Biffi ha poi invitato il governo a “più coraggio nella legge di bilancio”, spostando “tutte le risorse possibili sull’innovazione”. Sulla stessa linea Emanuele Orsini, presidente di Confindustria: “Nella legge di Bilancio manca la parola crescita. Apprezziamo la prudenza sui conti, ma la competitività si costruisce con investimenti e un piano industriale vero, anche a livello europeo”. Tornando allo sviluppo tecnologico, nel 2024 “la Germania ha investito 44,9 miliardi in ricerca e sviluppo, l’Italia appena 13,5. Dobbiamo colmare questo gap”, ha ricordato Biffi, proponendo un nuovo strumento “semplice e operativo come Industria 4.0”, criticando la complessità della Transizione 5.0, e chiesto di rafforzare venture capital e private equity, “indispensabili per far crescere startup e imprese innovative”. Sui temi energetici, Biffi ha definito “un grave squilibrio competitivo” il prezzo dell’elettricità in Italia, tre volte più alto rispetto alla Francia.

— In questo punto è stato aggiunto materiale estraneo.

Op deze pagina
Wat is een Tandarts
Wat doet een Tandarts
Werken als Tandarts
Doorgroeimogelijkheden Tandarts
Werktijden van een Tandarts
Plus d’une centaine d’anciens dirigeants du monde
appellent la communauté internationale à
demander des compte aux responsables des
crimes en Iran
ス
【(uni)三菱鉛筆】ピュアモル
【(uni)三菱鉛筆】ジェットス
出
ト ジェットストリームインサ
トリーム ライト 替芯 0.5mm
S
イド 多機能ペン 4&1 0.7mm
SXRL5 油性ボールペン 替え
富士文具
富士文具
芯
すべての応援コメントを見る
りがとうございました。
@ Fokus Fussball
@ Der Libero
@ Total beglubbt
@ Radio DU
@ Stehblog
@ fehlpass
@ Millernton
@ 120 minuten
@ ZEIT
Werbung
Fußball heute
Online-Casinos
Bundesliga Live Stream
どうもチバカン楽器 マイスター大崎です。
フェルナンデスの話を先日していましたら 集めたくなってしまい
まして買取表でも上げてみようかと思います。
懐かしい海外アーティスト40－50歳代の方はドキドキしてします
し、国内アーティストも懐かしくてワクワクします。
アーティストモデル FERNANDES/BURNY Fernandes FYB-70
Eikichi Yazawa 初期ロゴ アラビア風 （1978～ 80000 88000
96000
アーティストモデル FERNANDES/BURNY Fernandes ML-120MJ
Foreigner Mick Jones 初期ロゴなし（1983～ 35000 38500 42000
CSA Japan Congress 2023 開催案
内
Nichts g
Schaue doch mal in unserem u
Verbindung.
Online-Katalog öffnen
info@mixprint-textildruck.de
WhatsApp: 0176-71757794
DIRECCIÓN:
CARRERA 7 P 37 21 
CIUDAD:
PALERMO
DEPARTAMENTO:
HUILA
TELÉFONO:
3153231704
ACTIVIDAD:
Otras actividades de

Ha invocato una strategia “neutrale e programmatica”, che includa rinnovabili, gas verdi e nucleare di nuova generazione, e un maggiore utilizzo del teleriscaldamento da calore di recupero. Nel suo videomessaggio, il ministro delle Imprese e del made in Italy Adolfo Urso ha definito la Lombardia “cuore pulsante del sistema economico italiano”, sottolineando che “identità e innovazione sono i due binari che spingono il made in Italy nel mondo”. Anche l’amministratore delegato di Leonardo, Roberto Cingolani, ha inviato un videomessaggio sulla necessità di un’alleanza tra imprese e ricerca per governare la transizione tecnologica. “Mi sembra un’assemblea che guarda al futuro, pragmatica, molto focalizzata sulle priorità come intelligenza artificiale, produttività ed energia”, ha commentato Marco Tronchetti Provera, vicepresidente esecutivo di Pirelli, al termine dei lavori.Per Emma Marcegaglia, presidente e ad di Marcegaglia Holding, “l’attenzione e il supporto agli investimenti dovrebbero entrare fortemente nella manovra. Senza crescita e produttività il Paese non va avanti”. Nel suo intervento conclusivo, Biffi ha richiamato il rischio di un nuovo divario digitale: “Dopo il digital divide arriverà l’AI divide, tra chi saprà governare l’intelligenza artificiale e chi la subirà. Serve un patto generazionale e un’alleanza tra grandi e piccole imprese: solo insieme possiamo affrontare la velocità del nostro tempo”.